DOCUMENT EXCERPT
Designing Highly Scalable Database Architectures

While architecting cloud native applications, you need to ensure that your system is highly available, performant, scalable, fault tolerant, and has the capability to recover from a disaster scenario. In this article, Samir Behara discusses the options available when designing the database architecture to achieve scalability.

With traditional web application development in an on-premise environment, there is generally a large number of associated constraints: infrastructure provisioning, limited access to development teams, support from the operations team, scaling resources based on traffic spike, continuous maintenance of infrastructure, and more. The development effort is dependent upon infrastructure procurement and availability of new technology, thus delaying the delivery of business features and functionalities.

Database systems can be broadly categorized as relational database management systems (RDBMS) and non-relational NoSQL databases. Based on your requirements and use case, you can leverage any of these technologies to build your system architecture. NoSQL databases are document stores or key-value stores and maintain a flexible schema which can change over time, compared to Relational databases which have rigid schemas. NoSQL data stores have gained popularity because of their ability to scale horizontally for meeting high-performance requirements.

This article reviews design principles which can help you in designing a scalable, performant and highly available data intensive architecture. It focuses on database scaling and discusses how cloud infrastructure can help you to support fluctuating workloads.

Problem Statement

 In a traditional web application architecture, generally, there is a single point of failure at the database layer. What happens if the database goes down? How can you address the latency associated with multiple database trips? How can you scale your database when there is a spike in load?

In an on-premises environment, scaling is always a challenge. Making a correct estimation of the expected traffic and configuring hardware resources to match the spike in load is not easy. Generally, you need to go through multiple layers of approval for infrastructure purchases and provide strong reasoning and documentation to support the new infrastructure purchase. However, in a cloud environment, you can benefit from the capabilities available while architecting a data-intensive application. Developing cloud native applications enables you to scale your workload dynamically based on fluctuating performance requirements. In this article, you will learn about design principles which can help you in designing a scalable, cloud-native data intensive architecture.

Database Scaling – Horizontal vs. Vertical

One of the challenges while designing data-intensive applications is database scaling and the ability to meet the service level agreements (SLAs) under high load scenarios. Database calls are expensive, and the number of database trips you make to cater to user requests plays an important role in the overall application performance. The ability to dynamically scale in or out resources based on the workload is one of the core strength of cloud architecture. This also ensures that the resource usage is optimized resulting in controlling the cloud expenditure.

LIST OF TASKS
(1) Reproduce, word for word, the part of the database architecture article that opens with the words "Designing Highly Scalable" and closes with "to achieve scalability.".
(2) According to the database architecture article, what has made NoSQL data stores popular?
The records that follow come from a separate source.

DATASET
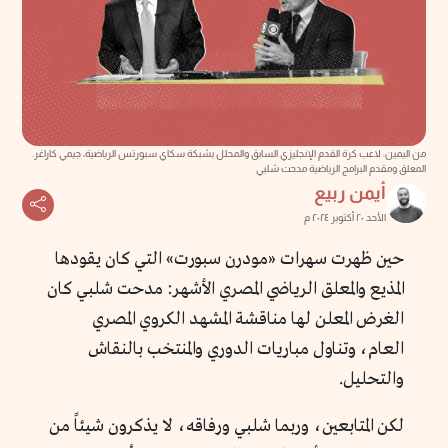
من اليمين: لاعب كرة القدم الإنجليزي السابق والمحلل بشبكة سكاي سبورتس الرياضية، جيمي كاراغر.
المعلق ومقدم البرامج الرياضية مدحت شلبي
أيمن ربيع
الأحد ٢٠ أكتوبر ٢٠٢٤ م
حين ظهرت سهرات «مودرن سبورت» التي كان يقودها
المذيع والمعلق الرياضي المصري الأشهر: مدحت شلبي كان
الغرض المعلن لها مناقشة المشهد الكروي المصري
العام، وتناول مباريات الدوري والمنتخب بالنقاش
والتحليل.
لكن المتابعين، وربما شلبي ورفاقه، لا يذكرون شيئاً من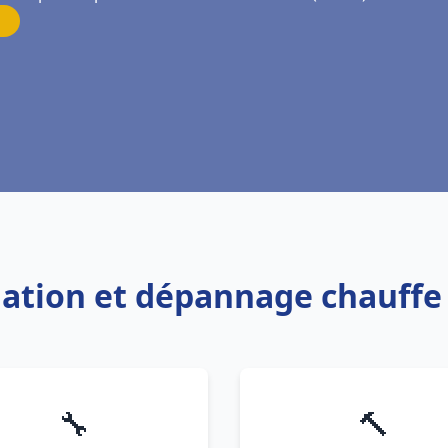
allation et dépannage chauff
🔧
🔨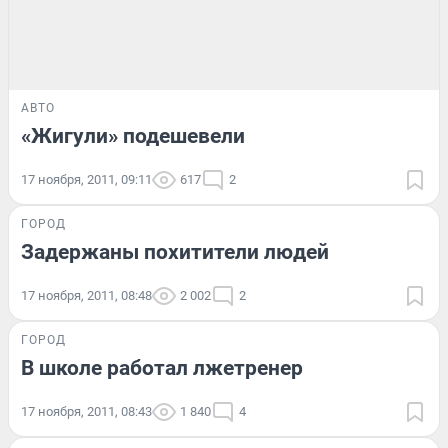
АВТО
«Жигули» подешевели
17 ноября, 2011, 09:11
617
2
ГОРОД
Задержаны похитители людей
17 ноября, 2011, 08:48
2 002
2
ГОРОД
В школе работал лжетренер
17 ноября, 2011, 08:43
1 840
4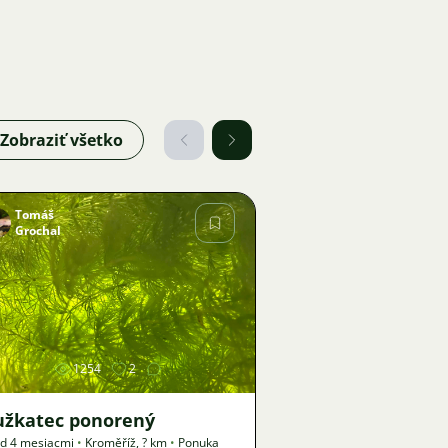
Zobraziť všetko
Tomáš
Grochal
Obrázok
1254
2
užkatec ponorený
d 4 mesiacmi
•
Kroměříž
,
? km
•
Ponuka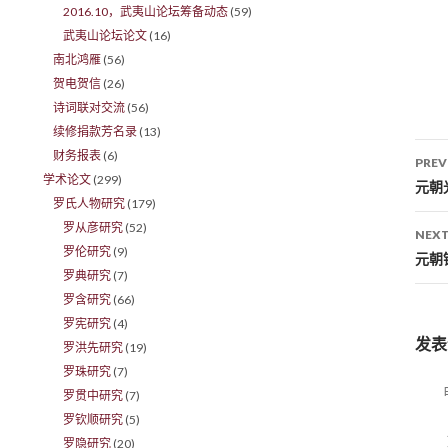
2016.10，武夷山论坛筹备动态
(59)
武夷山论坛论文
(16)
南北鸿雁
(56)
贺电贺信
(26)
诗词联对交流
(56)
续修捐款芳名录
(13)
财务报表
(6)
PREV
学术论文
(299)
Po
元朝
罗氏人物研究
(179)
罗从彦研究
(52)
NEXT
罗伦研究
(9)
元朝
罗典研究
(7)
罗含研究
(66)
罗宪研究
(4)
发表
罗洪先研究
(19)
罗珠研究
(7)
罗贯中研究
(7)
罗钦顺研究
(5)
罗隐研究
(20)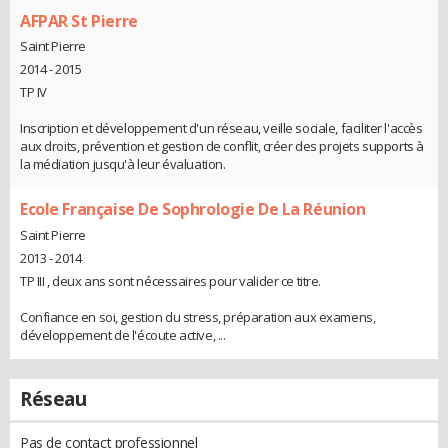
AFPAR St Pierre
Saint Pierre
2014 - 2015
TP IV
Inscription et développement d'un réseau, veille sociale, faciliter l'accès
aux droits, prévention et gestion de conflit, créer des projets supports à
la médiation jusqu'à leur évaluation.
Ecole Française De Sophrologie De La Réunion
Saint Pierre
2013 - 2014
TP III , deux ans sont nécessaires pour valider ce titre.
Confiance en soi, gestion du stress, préparation aux examens,
développement de l'écoute active, ...
Réseau
Pas de contact professionnel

TASK-BY-TASK RESULTS
(1)
Designing Highly Scalable Database Architectures

While architecting cloud native applications, you need to ensure that your system is highly available, performant, scalable, fault tolerant, and has the capability to recover from a disaster scenario. In this article, Samir Behara discusses the options available when designing the database architecture to achieve scalability.

(2) Their ability to scale horizontally to meet high-performance requirements.